”Seneghe Mannu”: così chiamavano il paese sino a pochi decenni fa gli abitanti del circondario e certo ne avevano ben donde. Pascoli rigogliosi, boschi, bestiame, acqua e tutti i doni più belli della natura sembravano trovarsi sul suo territorio. E certo così dovevano pensarla anche i nostri antenati, quelli lontani, quelli che la storia o meglio la preistoria definisce ’nuragici’ visto che delle loro testimonianze il comune è piacevolmente invaso.

 

Seneghe, appartenente alla provincia di Oristano, sorge alle pendici meridionali del Montiferru, il grande cono vulcanico che caratterizza tutta la geologia della zona. Tanto basalto, dunque, materiale da costruzione tra i preferiti per la realizzazione dei nuraghi e monti e colline verdeggianti con ampie visuali sul mare e sulla pianura del Campidano. Forse per questo tutta l’area è ricchissima di questo tipo di insediamenti. Sì, perché proprio i nuraghi costituiscono un’altra delle immense ricchezze del patrimonio seneghese.
• • •
_Consegne_
1. Nel brano su Seneghe, con quale nome gli abitanti del circondario chiamavano il paese fino a pochi decenni fa?
2. Elenca i doni della natura che il brano su Seneghe nomina uno per uno come presenti sul territorio del paese.
3. Prolunga il brano su Seneghe con alcune frasi che seguano l'ultima riportata.

_Dati forniti_
• • •
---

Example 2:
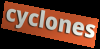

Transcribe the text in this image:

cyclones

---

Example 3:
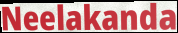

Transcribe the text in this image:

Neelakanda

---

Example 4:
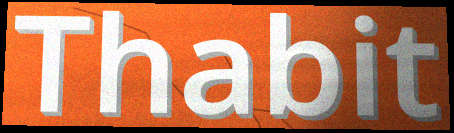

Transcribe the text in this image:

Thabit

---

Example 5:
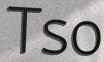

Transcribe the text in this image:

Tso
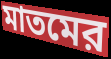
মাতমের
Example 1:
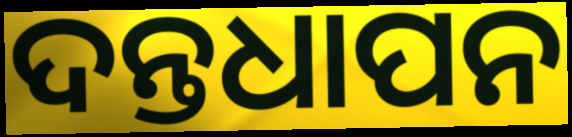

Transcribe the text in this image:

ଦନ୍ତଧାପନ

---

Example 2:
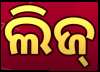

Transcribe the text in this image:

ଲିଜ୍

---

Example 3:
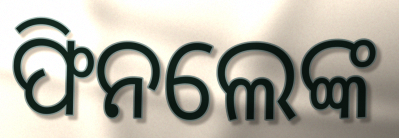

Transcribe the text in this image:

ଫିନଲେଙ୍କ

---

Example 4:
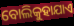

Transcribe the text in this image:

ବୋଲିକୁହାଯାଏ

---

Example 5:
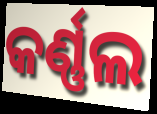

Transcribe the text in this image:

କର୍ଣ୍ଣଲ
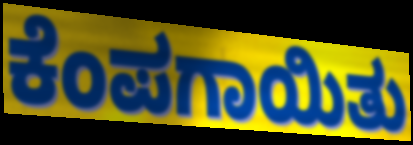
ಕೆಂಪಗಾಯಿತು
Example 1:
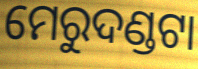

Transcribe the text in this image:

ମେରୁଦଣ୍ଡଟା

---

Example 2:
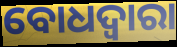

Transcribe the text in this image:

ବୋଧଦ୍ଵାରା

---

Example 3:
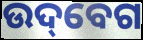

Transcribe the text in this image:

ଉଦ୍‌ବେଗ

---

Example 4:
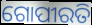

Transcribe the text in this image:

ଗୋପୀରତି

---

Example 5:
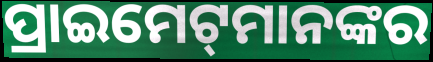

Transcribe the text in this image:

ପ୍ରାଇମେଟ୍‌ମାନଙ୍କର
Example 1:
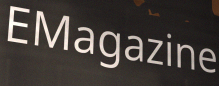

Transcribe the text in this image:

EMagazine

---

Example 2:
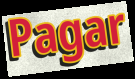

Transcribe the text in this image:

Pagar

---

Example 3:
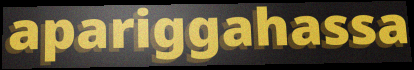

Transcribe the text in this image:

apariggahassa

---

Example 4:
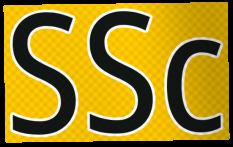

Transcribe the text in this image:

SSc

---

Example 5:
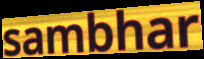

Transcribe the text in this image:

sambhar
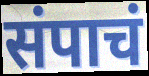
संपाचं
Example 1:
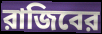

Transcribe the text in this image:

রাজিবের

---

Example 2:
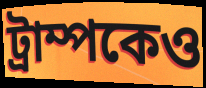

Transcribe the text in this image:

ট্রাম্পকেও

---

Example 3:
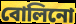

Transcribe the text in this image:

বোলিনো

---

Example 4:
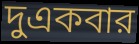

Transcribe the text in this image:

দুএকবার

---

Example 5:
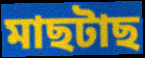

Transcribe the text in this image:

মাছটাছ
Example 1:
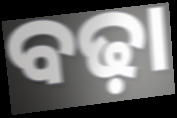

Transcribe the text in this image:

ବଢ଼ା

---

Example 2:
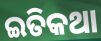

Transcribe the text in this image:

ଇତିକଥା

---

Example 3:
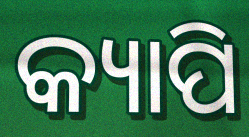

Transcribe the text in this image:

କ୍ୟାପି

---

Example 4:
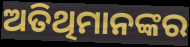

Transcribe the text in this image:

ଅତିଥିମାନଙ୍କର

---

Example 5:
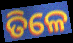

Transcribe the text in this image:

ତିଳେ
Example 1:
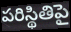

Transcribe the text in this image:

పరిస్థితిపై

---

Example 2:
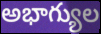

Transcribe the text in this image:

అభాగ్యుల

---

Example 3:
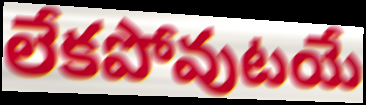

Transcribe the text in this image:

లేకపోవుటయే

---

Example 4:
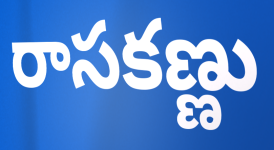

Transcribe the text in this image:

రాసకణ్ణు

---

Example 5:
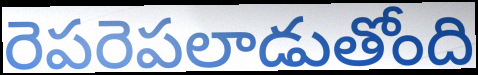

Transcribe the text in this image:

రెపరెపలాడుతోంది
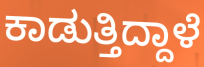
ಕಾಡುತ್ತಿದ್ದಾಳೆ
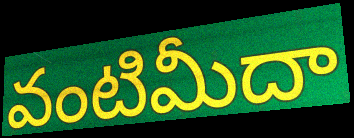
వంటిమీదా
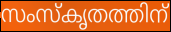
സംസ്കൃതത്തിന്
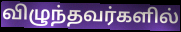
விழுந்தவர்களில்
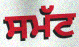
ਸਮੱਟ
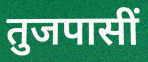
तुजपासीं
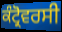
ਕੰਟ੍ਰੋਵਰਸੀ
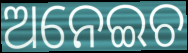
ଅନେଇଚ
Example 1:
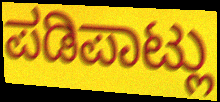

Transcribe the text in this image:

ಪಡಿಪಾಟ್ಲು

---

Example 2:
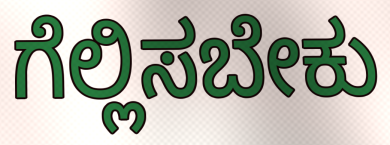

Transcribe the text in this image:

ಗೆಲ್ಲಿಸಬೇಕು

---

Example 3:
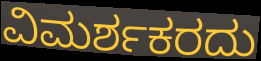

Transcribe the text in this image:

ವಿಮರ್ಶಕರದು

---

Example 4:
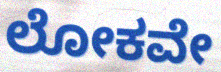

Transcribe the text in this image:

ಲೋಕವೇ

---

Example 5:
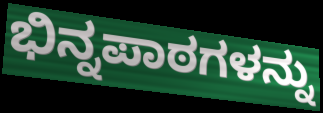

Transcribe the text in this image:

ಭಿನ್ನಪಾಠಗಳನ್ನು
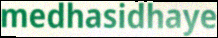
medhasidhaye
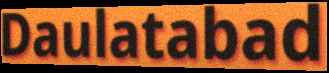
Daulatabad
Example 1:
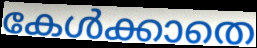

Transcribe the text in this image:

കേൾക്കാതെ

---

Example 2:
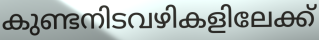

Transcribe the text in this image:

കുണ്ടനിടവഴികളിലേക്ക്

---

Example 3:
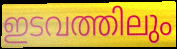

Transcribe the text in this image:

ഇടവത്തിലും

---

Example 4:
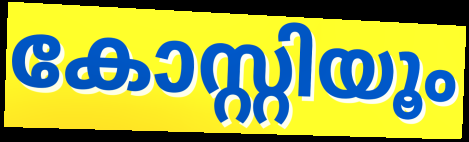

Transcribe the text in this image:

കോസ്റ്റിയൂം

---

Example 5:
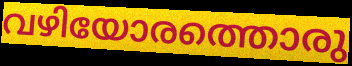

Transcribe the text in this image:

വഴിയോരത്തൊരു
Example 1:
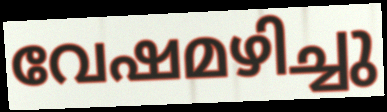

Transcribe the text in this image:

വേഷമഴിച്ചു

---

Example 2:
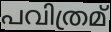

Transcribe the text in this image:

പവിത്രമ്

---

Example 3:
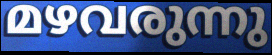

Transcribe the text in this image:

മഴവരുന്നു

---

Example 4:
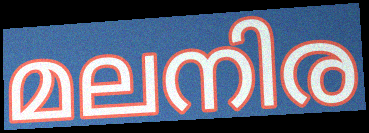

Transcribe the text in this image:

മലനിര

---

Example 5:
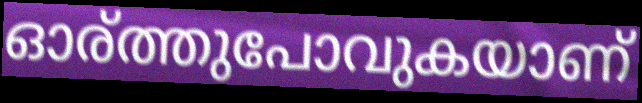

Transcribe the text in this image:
• • •
_Soluzioni_
1. Lo chiamavano "Seneghe Mannu".

2. Pascoli rigogliosi, boschi, bestiame, acqua.

3.
 

In tutto il territorio se ne contano a tutt’oggi ben 84, senza considerare le tombe di giganti (7 quelle accertate) e l’interessantissima fonte sacra. Giungendo al paese, sia che si arrivi da Bonarcado o da Narbolia o da Milis, non si può far a meno di notare lo svettare delle torri, coperte in parte da rovi e dalla macchia mediterranea, che fanno da sentinella ai pascoli sui quali riposano tranquille le mandrie di ”bue rosso”.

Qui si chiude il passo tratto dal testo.